Vor wenigen Tagen war bekannt geworden, dass die Europäische Kommission neue Ermittlungen zur E-Plus-Übernahme durch Telefónica Deutschland aufgenommen hatte. Offenbar gab es keine Beanstandungen, denn nun wurde die finale Freigabe erteilt, wie Telefónica Deutschland mitteilt.

Seitens der europäischen Wettbewerbshüter steht der Übernahmen von E-Plus durch Telefónica Deutschland (O₂) nichts mehr im Weg. Wie die deutsche Tochter des spanischen Telekommunikationskonzerns mitteilte, hat die Europäische Kommission abschließendes grünes Licht für den Deal gegeben.

Die finale Freigabe durch die Europäische Kommission ermöglicht es uns, die Transaktion bald abzuschließen und damit ein führendes digitales Telekommunikationsunternehmen in Deutschland zu formen“, so Markus Haas, Strategievorstand von Telefónica Deutschland.

Erst vor zwei Tagen hatte es so ausgesehen, als würde sich die Übernahme noch etwas verzögern.

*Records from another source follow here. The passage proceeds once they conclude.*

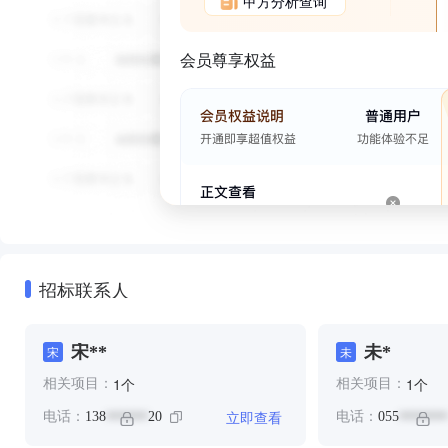
甲方分析查询
会员尊享权益
招标联系人
宋**
未*
宋
未
个
个
1
1
相关项目：
相关项目：
立即查看
电话：
138
20
电话：
055
******
*******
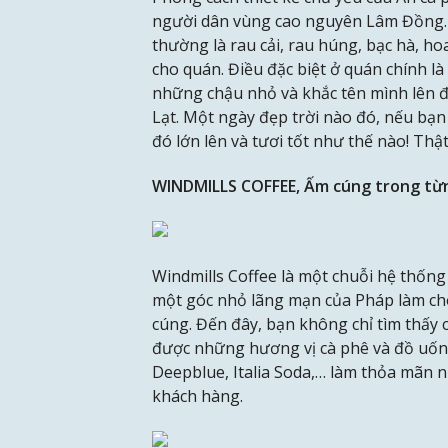
người dân vùng cao nguyên Lâm Đồng. 
thường là rau cải, rau húng, bạc hà, h
cho quán. Điều đặc biệt ở quán chính l
những chậu nhỏ và khắc tên mình lên 
Lạt. Một ngày đẹp trời nào đó, nếu bạn 
đó lớn lên và tươi tốt như thế nào! Thật 
WINDMILLS COFFEE, Ấm cúng trong từ
Windmills Coffee là một chuỗi hệ thống
một góc nhỏ lãng mạn của Pháp làm cho
cúng. Đến đây, bạn không chỉ tìm thấy
được những hương vị cà phê và đồ uống
Deepblue, Italia Soda,… làm thỏa mãn 
khách hàng.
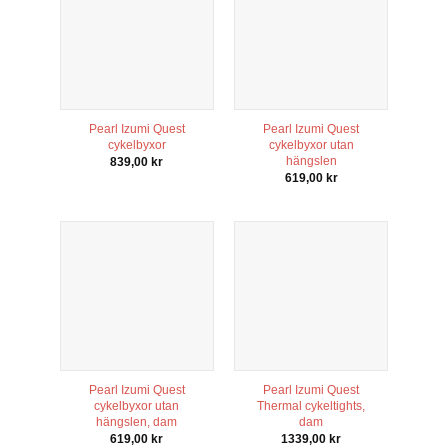
Pearl Izumi Quest
Pearl Izumi Quest
cykelbyxor
cykelbyxor utan
hängslen
839,00
kr
619,00
kr
Pearl Izumi Quest
Pearl Izumi Quest
cykelbyxor utan
Thermal cykeltights,
hängslen, dam
dam
619,00
kr
1339,00
kr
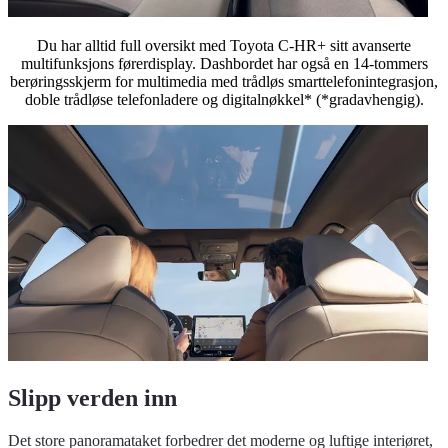
Du har alltid full oversikt med Toyota C-HR+ sitt avanserte
multifunksjons førerdisplay. Dashbordet har også en 14-tommers
berøringsskjerm for multimedia med trådløs smarttelefonintegrasjon,
doble trådløse telefonladere og digitalnøkkel* (*gradavhengig).
Slipp verden inn
Det store panoramataket forbedrer det moderne og luftige interiøret,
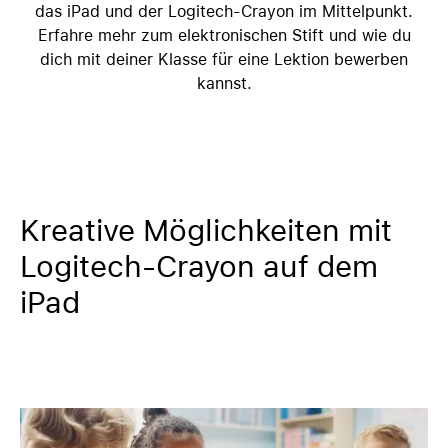
das iPad und der Logitech-Crayon im Mittelpunkt.
Erfahre mehr zum elektronischen Stift und wie du
dich mit deiner Klasse für eine Lektion bewerben
kannst.
Kreative Möglichkeiten mit
Logitech-Crayon auf dem
iPad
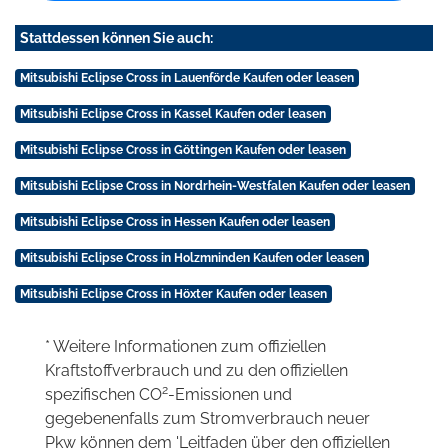
Stattdessen können Sie auch:
Mitsubishi Eclipse Cross in Lauenförde Kaufen oder leasen
Mitsubishi Eclipse Cross in Kassel Kaufen oder leasen
Mitsubishi Eclipse Cross in Göttingen Kaufen oder leasen
Mitsubishi Eclipse Cross in Nordrhein-Westfalen Kaufen oder leasen
Mitsubishi Eclipse Cross in Hessen Kaufen oder leasen
Mitsubishi Eclipse Cross in Holzmninden Kaufen oder leasen
Mitsubishi Eclipse Cross in Höxter Kaufen oder leasen
* Weitere Informationen zum offiziellen
Kraftstoffverbrauch und zu den offiziellen
2
spezifischen CO
-Emissionen und
gegebenenfalls zum Stromverbrauch neuer
Pkw können dem 'Leitfaden über den offiziellen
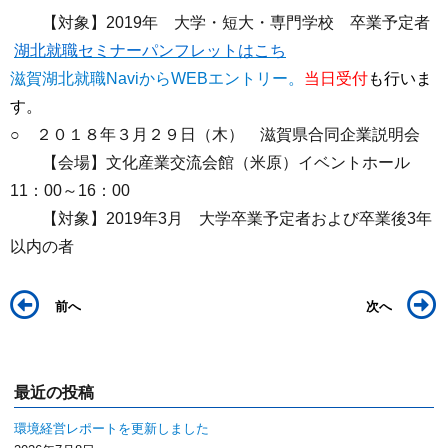
【対象】2019年 大学・短大・専門学校 卒業予定者
湖北就職セミナーパンフレットはこち
滋賀湖北就職NaviからWEBエントリー。
当日受付
も行いま
す。
○ ２０１８年３月２９日（木） 滋賀県合同企業説明会
【会場】文化産業交流会館（米原）イベントホール
11：00～16：00
【対象】2019年3月 大学卒業予定者および卒業後3年
以内の者
前へ
次へ
最近の投稿
環境経営レポートを更新しました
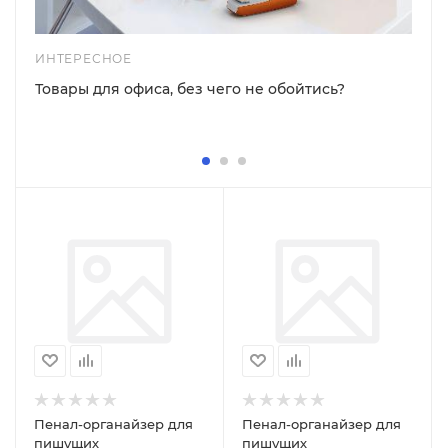
ИНТЕРЕСНОЕ
Товары для офиса, без чего не обойтись?
Пенал-органайзер для
Пенал-органайзер для
пишущих
пишущих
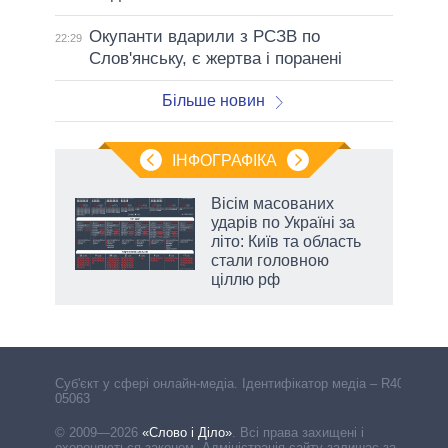
Окупанти вдарили з РСЗВ по
22:29
Слов'янську, є жертва і поранені
Більше новин
ІНФОГРАФІКА
 5
Вісім масованих
вго
ударів по Україні за
літо: Київ та область
стали головною
ціллю рф
Cуб'єкт у сфері онлайн-медіа. Ідентифікатор медіа – R40-
05063
© 2009—2026
«Слово і Діло»
.
Всі права захищені і
охороняються законом. Адміністрація сайту залишає за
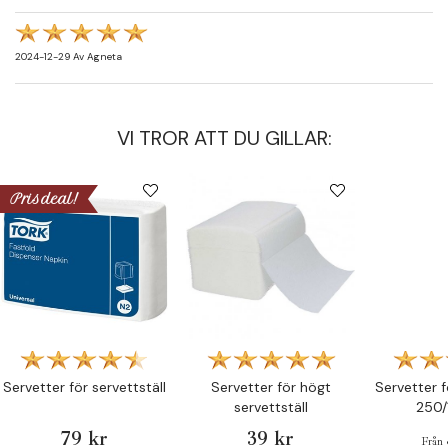
2024-12-29
Av
Agneta
VI TROR ATT DU GILLAR:
Prisdeal!
Servetter för servettställ
Servetter för högt
Servetter f
servettställ
250/
79 kr
39 kr
Från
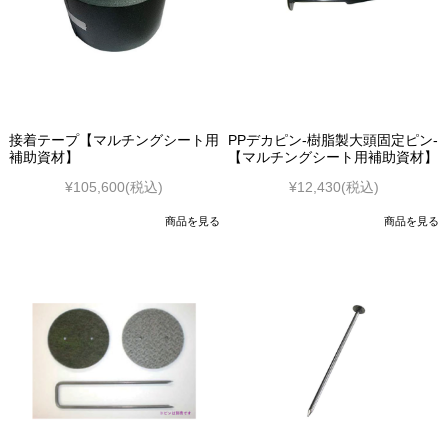
接着テープ【マルチングシート用
PPデカピン-樹脂製大頭固定ピン-
補助資材】
【マルチングシート用補助資材】
¥105,600
(税込)
¥12,430
(税込)
商品を見る
商品を見る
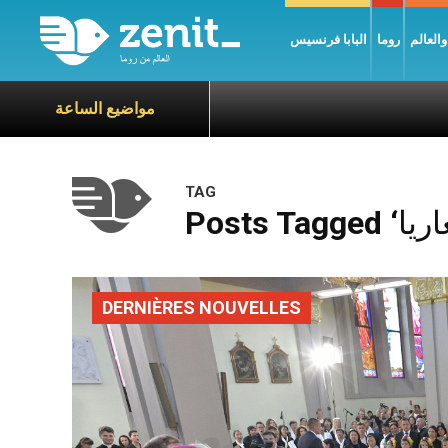
العالم
روما
البابا فرنسيس
مواضيع الساعة
TAG
DERNIÈRES NOUVELLES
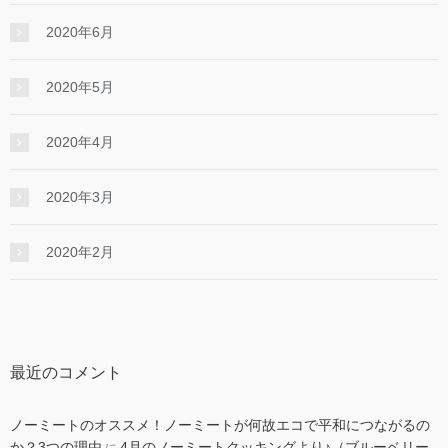
2020年6月
2020年5月
2020年4月
2020年3月
2020年2月
最近のコメント
ノーミートのオススメ！ノーミートが何故エコで平和につながるの
か？3つの理由
4月のノーミートクッキングより♪（ブルーベリー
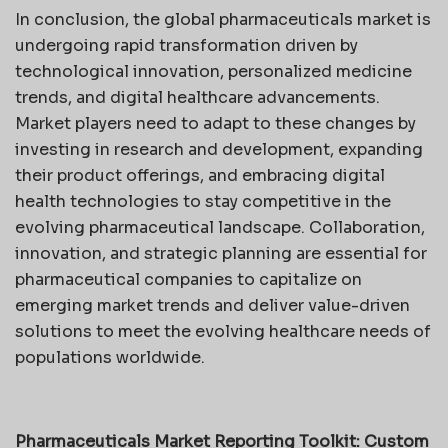
In conclusion, the global pharmaceuticals market is
undergoing rapid transformation driven by
technological innovation, personalized medicine
trends, and digital healthcare advancements.
Market players need to adapt to these changes by
investing in research and development, expanding
their product offerings, and embracing digital
health technologies to stay competitive in the
evolving pharmaceutical landscape. Collaboration,
innovation, and strategic planning are essential for
pharmaceutical companies to capitalize on
emerging market trends and deliver value-driven
solutions to meet the evolving healthcare needs of
populations worldwide.
Pharmaceuticals Market Reporting Toolkit: Custom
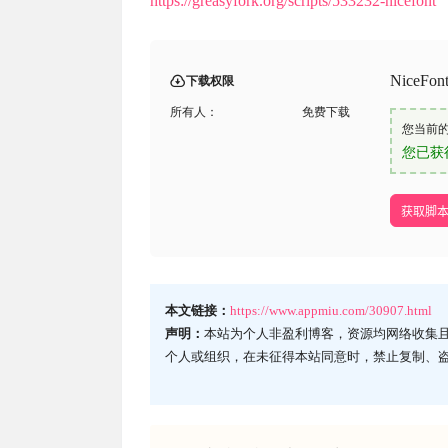
https://greasyfork.org/scripts/533232-nicefont
Nice
下载权限
所有人：
免费下载
您当前
您已获
获取脚
本文链接：
https://www.appmiu.com/30907.html
声明：
本站为个人非盈利博客，资源均网络收集
个人或组织，在未征得本站同意时，禁止复制、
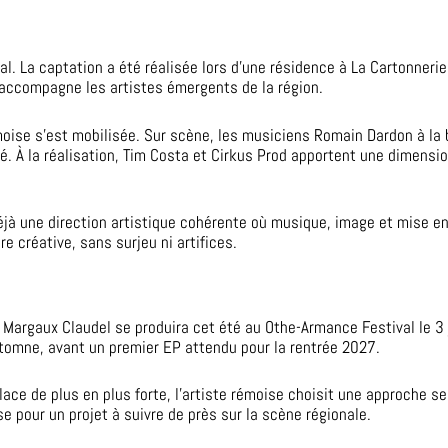
l. La captation a été réalisée lors d’une résidence à La Cartonneri
i accompagne les artistes émergents de la région.
ise s’est mobilisée. Sur scène, les musiciens Romain Dardon à la bat
À la réalisation, Tim Costa et Cirkus Prod apportent une dimension
déjà une direction artistique cohérente où musique, image et mise
e créative, sans surjeu ni artifices.
 Margaux Claudel se produira cet été au Othe-Armance Festival le 3 ju
tomne, avant un premier EP attendu pour la rentrée 2027.
ce de plus en plus forte, l’artiste rémoise choisit une approche se
e pour un projet à suivre de près sur la scène régionale.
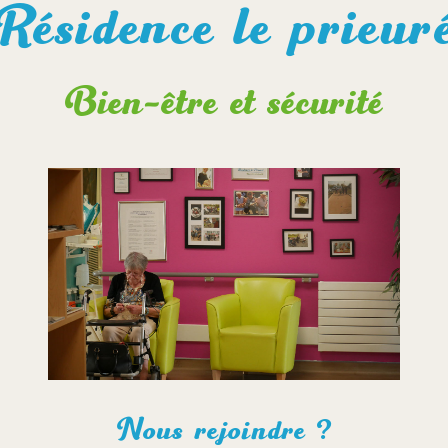
Résidence le prieur
Bien-être et sécurité
Nous rejoindre ?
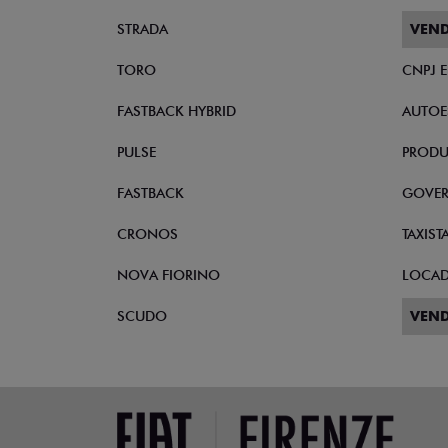
STRADA
VEND
TORO
CNPJ 
FASTBACK HYBRID
AUTOE
PULSE
PRODU
FASTBACK
GOVE
CRONOS
TAXIST
NOVA FIORINO
LOCA
SCUDO
VEND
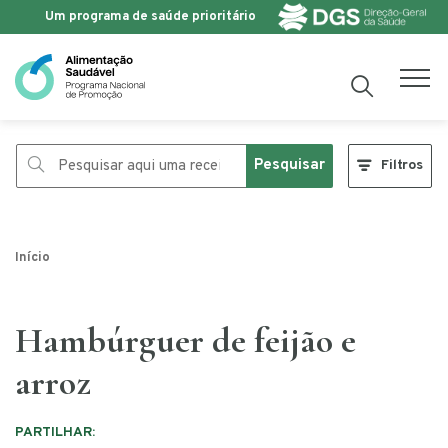
Um programa de saúde prioritário
Saltar para o conteúdo
Pesquisar
Filtros
Início
Hambúrguer de feijão e
arroz
PARTILHAR:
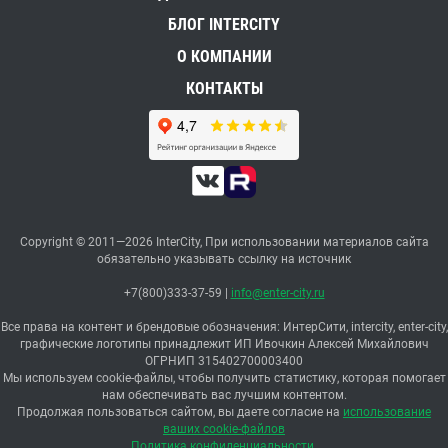
БЛОГ INTERCITY
О КОМПАНИИ
КОНТАКТЫ
Copyright © 2011—2026 InterCity, При использовании материалов сайта
обязательно указывать ссылку на источник
+7(800)333-37-59
|
info@enter-city.ru
Все права на контент и брендовые обозначения: ИнтерСити, intercity, enter-city,
графические логотипы принадлежит ИП Ивочкин Алексей Михайлович
ОГРНИП 315402700003400
Мы используем cookie-файлы, чтобы получить статистику, которая помогает
нам обеспечивать вас лучшим контентом.
Продолжая пользоваться сайтом, вы даете согласие на
использование
ваших cookie-файлов
Политика конфиденциальности.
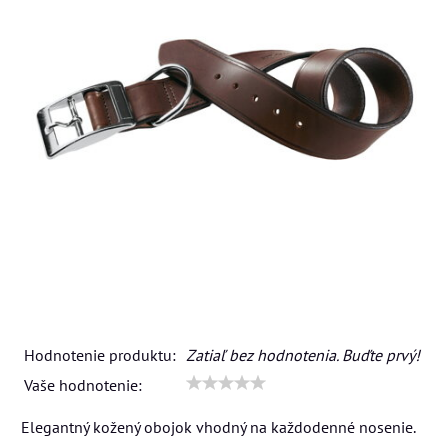
Hodnotenie produktu:
Zatiaľ bez hodnotenia. Buďte prvý!
Vaše hodnotenie:
Elegantný kožený obojok vhodný na každodenné nosenie.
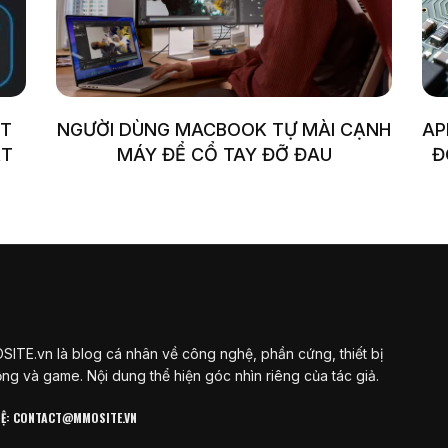
ỆT
NGƯỜI DÙNG MACBOOK TỰ MÀI CẠNH
AP
ẤT
MÁY ĐỂ CỔ TAY ĐỠ ĐAU
Đ
ITE.vn là blog cá nhân về công nghệ, phần cứng, thiết bị
ộng và game. Nội dung thể hiện góc nhìn riêng của tác giả.
 HỆ: CONTACT@MMOSITE.VN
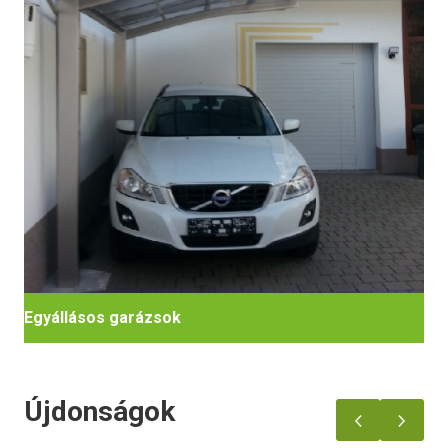
Egyállásos garázsok
Újdonságok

Wie bekannt wurde, hatte die EU-Kommission neue Ermittlungen eingeleitet um einen Teil des Geschäfts noch einmal genauer zu untersuchen. Konkret ging es dabei um die Vereinbarung, die Telefónica Deutschland mit der Drillisch-Gruppe getroffen hatte, um Forderungen der europäischen Wettbewerbshüter entgegen zu kommen. Offenbar sieht die Kommission die vertragliche Vereinbarung, nach der Telefónica Deutschland mindestens 20 Prozent der zusammengelegten Netzkapazitäten via Mobile Bitstream Access an Drillisch verkauft, als ausreichend, um den Wettbewerb auf dem deutschen Mobilfunkmarkt aufrecht zu erhalten.

Telefónica Deutschland will die Übernahme noch im dritten Quartal 2014 über die Bühne bringen und wird als nächstes die dazu notwendigen Kapitalmaßnamen durchführen.